There is also the 1994 Base Closure Act, which converts closed bases into homeless housing (run by a local redevelopment authority). Indeed, it is a decent model for state and local governments, but converting privately owned homes is much, much more complicated.

A large chunk of the current vacant housing stock is made up of homes that were foreclosed upon, meaning they are now owned by banks. Banks, without doubts, don’t want to hang onto vacant properties any longer than necessary lest they get stuck with additional property tax bills, and it is hard to act as a landlord for thousands of homes across the county.

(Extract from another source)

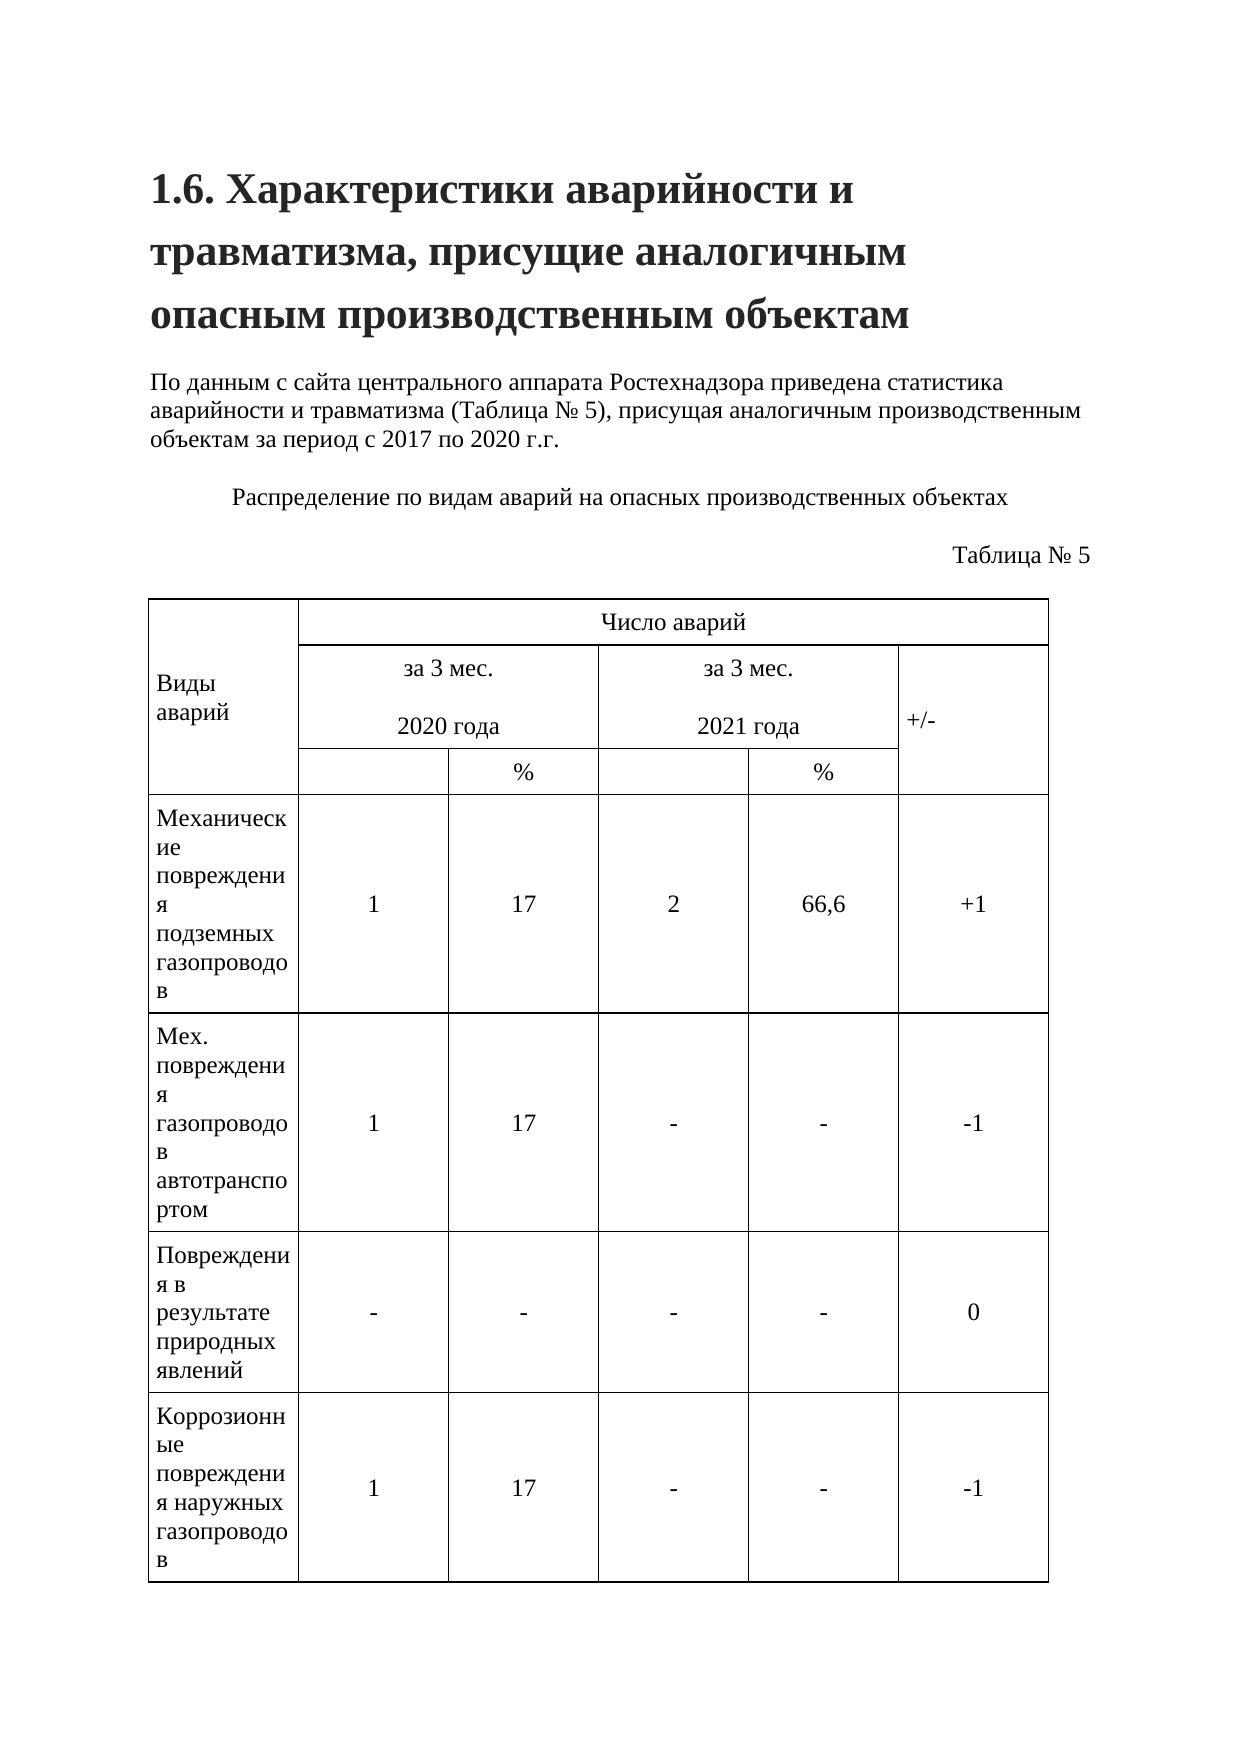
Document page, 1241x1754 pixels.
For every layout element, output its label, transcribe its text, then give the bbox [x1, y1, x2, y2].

Have it in mind that some banks have solved this by bulldozing foreclosed homes and giving the property over to the city. Bank of America, for instance, donated 100 lots in Cleveland after bulldozing the properties; they’ve made contributions like that in Chicago and Detroit.

Other banks have done this as well. JPMorgan Chase donated roughly 3,300 homes to nonprofits or municipalities since 2009, according to a bank spokesman. Last year, Citibank donated 205 properties.

Wells Fargo gave 100 properties to the Cuyahoga County Land Reutilization Corporation. Municipal governments like Cuyahoga County prefer the empty land, in a lot of cases, since they can assemble bigger parcels for development or park use. And banks say it is more economical to knock the houses down than fix them up.


All abandoned houses technically are owned by somebody. If you go into the house without that person’s permission, you are trespassing. If caught, you could end up paying a fine or even spend some time in jail. Howbeit, it is very possible to convert an abandoned building into public housing for the Homeless, but given the legal complexities of owning property, it is exactly as hard as it seems.